Unfortunately, Washington doesn’t treat the fund as a sacred fiduciary. It treats it as a piggy bank that can be raided whenever it’s convenient. How many dollars has Washington filched from the trust fund for other purposes depends on how you read the statistics. They’re in the trillions, however, and they should be returned.
When the Social Security system began in 1935 more than 45 percent of male participants died before retiring at 65 (although female participants fared better). In 2016 the average participant reaches the age of 65 and anticipates collecting benefits for 20 years. (Again, females fare better).
Why, Jane and I ask, shouldn’t the retirement age be raised and contributing years be extended? Why, that is, shouldn’t policy and practice follow demography? How long will this disconnect be tolerated? Studies suggest that by 2050 life expectancy for females will be 89 to 94 (although males will fare worse). Then what?
Unless you’re a high earner—one of those biblical camels that can’t get through the eye of a biblical needle—you may not know that Social Security contributions aren’t collected on earned income that exceeds $118,500 (in 2016). Jane and I understand this to mean that average American workers and their employees contribute throughout the year.
We also calculate that (in 2015) the average top-earning CEO in America completed his contribution to the system by the 2nd of January. And don’t forget that the wealthy receive larger withdrawals and, we are told, enjoy longer lifespans. A perverse means testing is occurring here, one in which high-earners pay lower contributions and receive larger benefits. It’s a for-whoever-has, to-him-more-shall-be-given structure that weakens the trust fund while strengthening the strong. It is pernicious; it should stop.
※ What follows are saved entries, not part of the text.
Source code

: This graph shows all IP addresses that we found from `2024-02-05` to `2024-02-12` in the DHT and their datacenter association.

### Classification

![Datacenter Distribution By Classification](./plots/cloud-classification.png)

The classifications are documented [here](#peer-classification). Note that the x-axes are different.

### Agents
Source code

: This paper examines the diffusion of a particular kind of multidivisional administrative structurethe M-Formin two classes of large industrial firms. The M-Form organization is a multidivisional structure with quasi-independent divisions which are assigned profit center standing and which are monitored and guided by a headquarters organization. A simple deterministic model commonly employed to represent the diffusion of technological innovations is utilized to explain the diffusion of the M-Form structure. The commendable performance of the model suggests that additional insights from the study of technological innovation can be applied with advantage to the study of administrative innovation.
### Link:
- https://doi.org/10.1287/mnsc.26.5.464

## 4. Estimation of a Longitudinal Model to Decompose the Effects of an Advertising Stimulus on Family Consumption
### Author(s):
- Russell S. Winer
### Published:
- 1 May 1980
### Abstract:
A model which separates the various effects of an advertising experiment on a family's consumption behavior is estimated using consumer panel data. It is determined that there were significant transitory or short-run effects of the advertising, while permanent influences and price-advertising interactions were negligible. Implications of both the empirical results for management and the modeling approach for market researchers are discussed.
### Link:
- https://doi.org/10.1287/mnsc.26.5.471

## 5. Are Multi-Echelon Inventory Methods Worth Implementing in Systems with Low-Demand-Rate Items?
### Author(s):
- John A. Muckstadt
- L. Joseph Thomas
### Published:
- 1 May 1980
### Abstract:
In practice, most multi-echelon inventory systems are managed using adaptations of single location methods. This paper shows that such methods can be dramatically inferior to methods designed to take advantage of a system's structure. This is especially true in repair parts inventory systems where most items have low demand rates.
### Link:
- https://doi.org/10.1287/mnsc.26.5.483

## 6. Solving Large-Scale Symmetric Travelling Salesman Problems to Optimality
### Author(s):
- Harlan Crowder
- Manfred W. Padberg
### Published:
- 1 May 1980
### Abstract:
So in January, when the smart alecks resume their denigration of entitlement programs, tell them about Jane. Clarify for them that she is more Harry than welfare queen. Explain to them how a few simple adjustments can better the odds that she’ll live long enough to get a good-value return on her good-faith investment. They need to be told.
Bruce A. Lohof is a native of Montana. A former professor and a retired diplomat, he lives in Vienna and in Red Lodge.